Tyll Zybura: „Teaching About Plagiarism (or Not)“ (https://www.unconditional-teaching.com/index.php?pg=teaching-about-plagiarism-or-not)

Über uns:

Wir – Katharina Pietsch, Tyll Zybura und Jessica Koch – sind oder waren Lehrende und Forschende an der Universität Bielefeld in der anglistischen Literatur- und Kulturwissenschaft. Gemeinsam haben wir 2019 das Projekt Unconditional Teaching gegründet mit dem Ziel, Konzepte für beziehungsreiche und machtsensible Lehre zu entwickeln. Auf unserer Webseite veröffentlichen wir Texte und den Unconditional Teaching Podcast zu Haltungen und Praktiken, die dabei helfen können, Lehre bedürfnisorientierter, wertschätzender und menschlicher zu machen. Und wir schulen Hochschullehrende in empathischer Kommunikation, in Sensibilität für mentale Gesundheit und in innovativen Ansätzen kollaborativer Lehre.

Tyll und Katharina haben außerdem zusammen mit Vivian Gramley den Ratgeber Writing in English Studies: A Guide for Students in English Linguistics and Literature (Barbara Budrich 2020) veröffentlicht, der unseren nicht-normativen Ansatz für das Lehren von wissenschaftlichem Schreiben widerspiegelt und den Fokus darauf legt, die Funktionen disziplinspezifischer Konventionen transparent zu machen und Studierende zu ermutigen, Expert*innen ihres eigenen Schreibens zu werden.

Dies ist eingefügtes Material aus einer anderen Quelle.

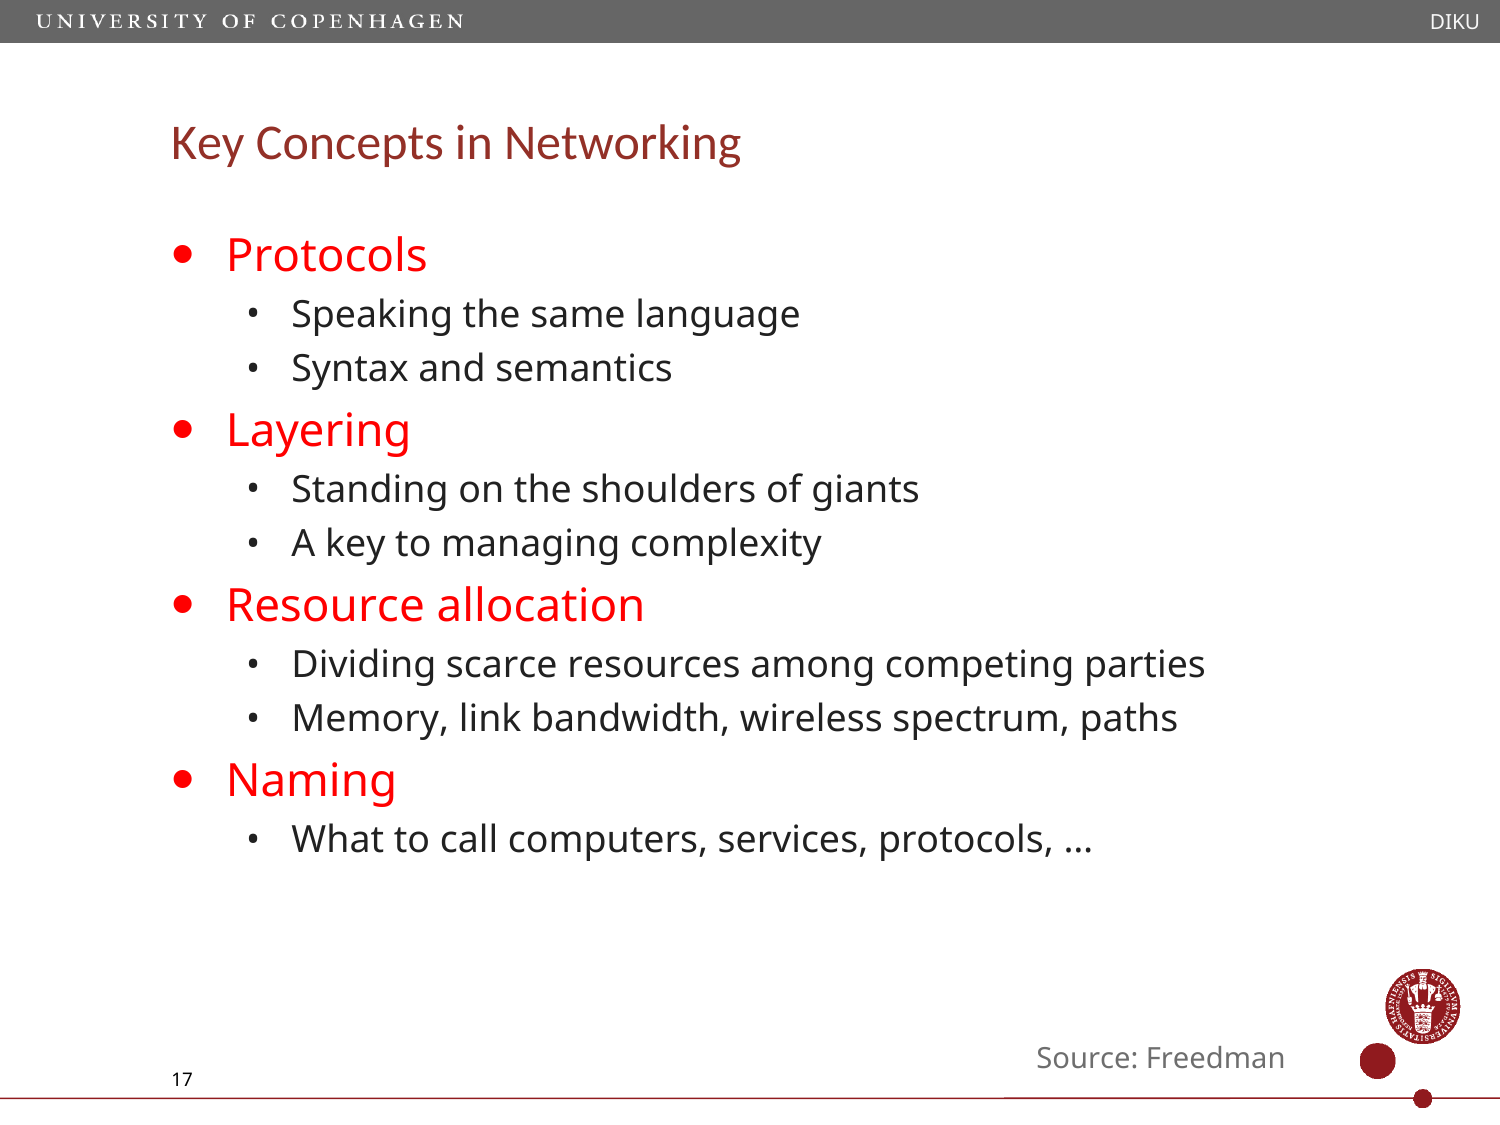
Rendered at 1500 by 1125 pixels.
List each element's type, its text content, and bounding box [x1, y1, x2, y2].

picture [0, 910, 1500, 1122]
text_box Protocols Speaking the same language Syntax and semantics Layering Standing on the shoulders of giants A key to managing complexity Resource allocation Dividing scarce resources among competing parties Memory, link bandwidth, wireless spectrum, paths Naming What to call computers, services, protocols, … [171, 225, 1329, 900]
text_box Key Concepts in Networking [171, 75, 1329, 171]
text_box <number> [171, 1067, 522, 1092]
text_box Source: Freedman [1021, 1031, 1341, 1083]
text_box DIKU [469, 0, 1495, 43]
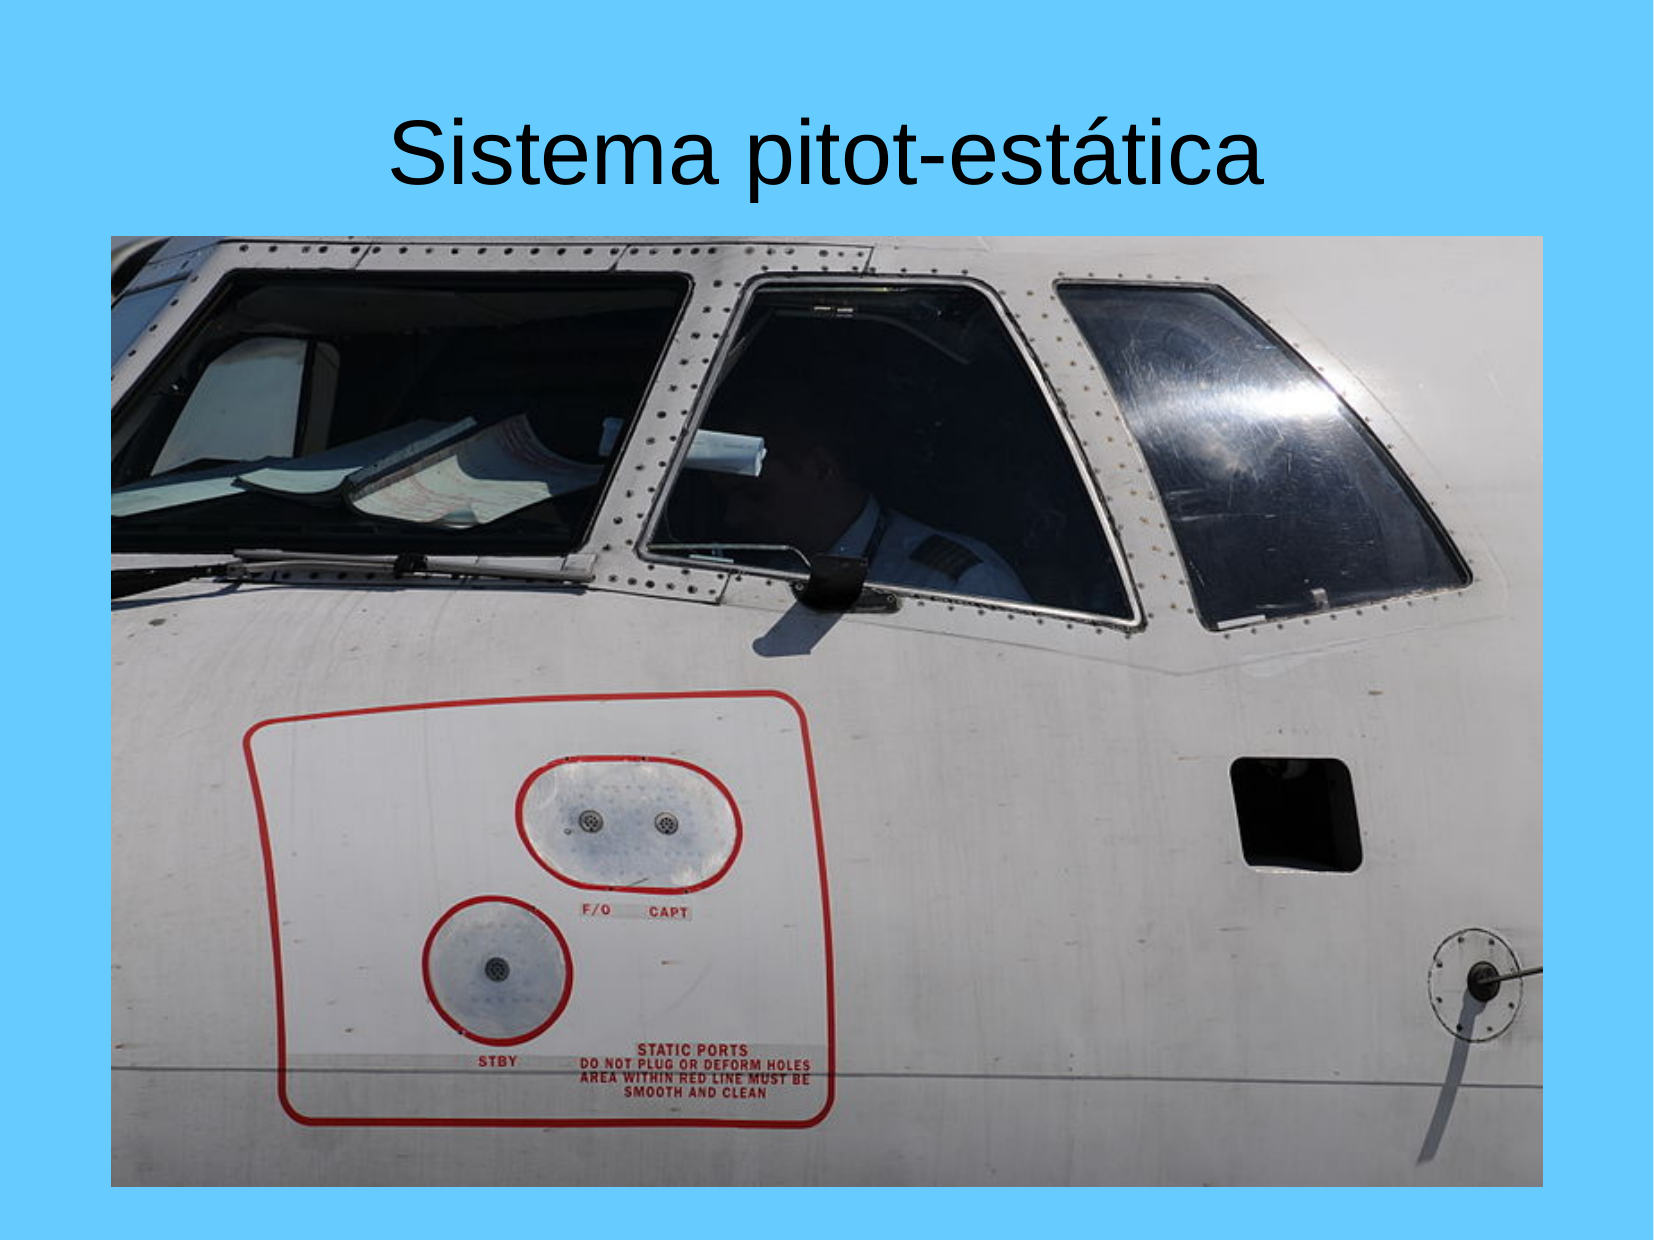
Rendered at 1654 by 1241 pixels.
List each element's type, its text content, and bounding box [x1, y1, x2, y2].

Webseite: www.unconditional-teaching.com

E-Mail: team@unconditional-teaching.com

Instagram: @unconditionalteaching

Tyll auf Linkedin: https://www.linkedin.com/in/tyll-zybura/

Katharina auf Linkedin: https://www.linkedin.com/in/katharina-pietsch-4bb626237/

Wissenschaftliches Arbeiten lehren: unsere Top 10

Teil 1

Ein Gastbeitrag von Katharina Pietsch, Tyll Zybura und Jessica Koch (Unconditional Teaching)

Unconditional Teaching (bedingungslose Lehre) basiert auf der Grundüberzeugung, dass Lernen dann gelingt, wenn Lernende ihr Lernen für sich selbst bedeutungsvoll machen können und es in gleichwürdige, wertschätzende Lehr-Lern-Beziehungen eingebettet sehen. Was das für das Lehren von wissenschaftlichem Arbeiten bedeutet, haben wir hier in zehn Prinzipien zusammengefasst:

1) Gute Lehr-Lern-Beziehungen sind die wichtigste Basis.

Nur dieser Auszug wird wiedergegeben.